Not Working: 4.0.2 4.1.2 4.1.3 4.1.4 Master-branch (downloaded yesterday)

Working ( all chats retrieved.) : 3.15.6 3.17-rc1 3.18.14

wladimirleite commented 1 year ago

Hi @gfd2020! Can you share this database privately? Did you check the processing log for errors related to this file? Errors related to missing columns/tables usually can be found in the log.

lfcnassif commented 1 year ago

If confirmed, I think we should open another issue, since it seems a 4.0 regression not related to forwarded column.

gfd2020 commented 1 year ago

Hi @gfd2020! Can you share this database privately? Did you check the processing log for errors related to this file? Errors related to missing columns/tables usually can be found in the log.

I found the problem. If you order the msgstore.db file to be processed directly, IPED does not parse the chats, but if it is inside a directory and you order it to be processed, it works. Is this behavior expected?

Example: iped.exe -d C:\dir\msgtore.db -o out ( does not work) iped.exe -d C:\dir -o out ( works)

PS: The old versions (3.x) don't have this problem.

lfcnassif commented 1 year ago

Not sure, but I think this was intentional, to avoid parsing the whole root evidence into UI when clicking on it, since it can be huge.
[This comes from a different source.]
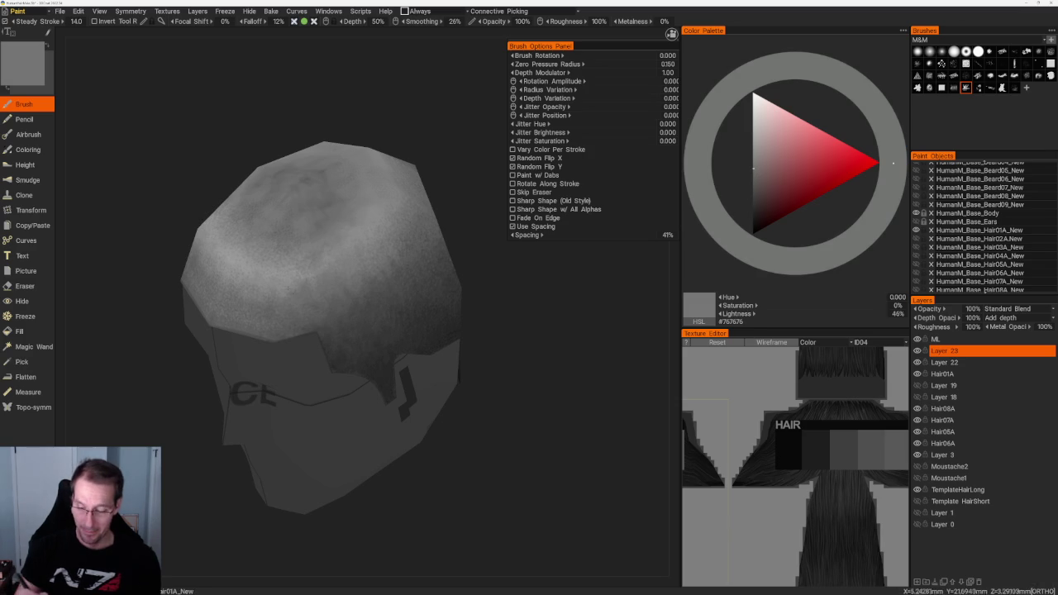
Paint lighter and medium greys on the hair from a straight front view.
left_click(753, 155)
wladimirleite commented 1 year ago

Not sure, but I think this was intentional, to avoid parsing the whole root evidence into UI when clicking on it, since it can be huge.

Current command line help says:

    -d, -data
      input data (can be used multiple times): folder, DD, 001, E01 images
      (+AFF on Linux), ISO, physical drive, or *.iped file (with tagged files
      to export and reindex)

Are there situations in which processing a single file of other types is useful? If not, to avoid confusion, it would be possible to reject, during the initial check of input parameters, other regular files as input. AD1, UFDR and probably some archive types should also be accepted (7z, zip, rar, gz, tar).

lfcnassif commented 1 year ago

Current command line help says:

    -d, -data
      input data (can be used multiple times): folder, DD, 001, E01 images
      (+AFF on Linux), ISO, physical drive, or *.iped file (with tagged files
      to export and reindex)

Hum... this is outdated and we should add Ex01, VHD, VHDX, VMDK, AD1, UFDR to the help.

Are there situations in which processing a single file of other types is useful?

I already did what @gfd2020 tried in the past to test processing of a single test file when it was located together with other files in the same folder into my regression test corpus. But in real use cases, I don't see an advantage doing this. Actually, the single file used to be rendered using a hard drive icon in the Evidence Tree, what is wrong, not sure how it is rendered today.

wladimirleite commented 1 year ago

Actually, the single file used to be rendered using a hard drive icon in the Evidence Tree, what is wrong, not sure how it is rendered today.

It uses the associated icon (not fixed as a hard drive anymore).

gfd2020 commented 1 year ago

Sorry for the confusion. I didn't know about this IPED behavior, as I use the 3.x version more, I thought it would be the same.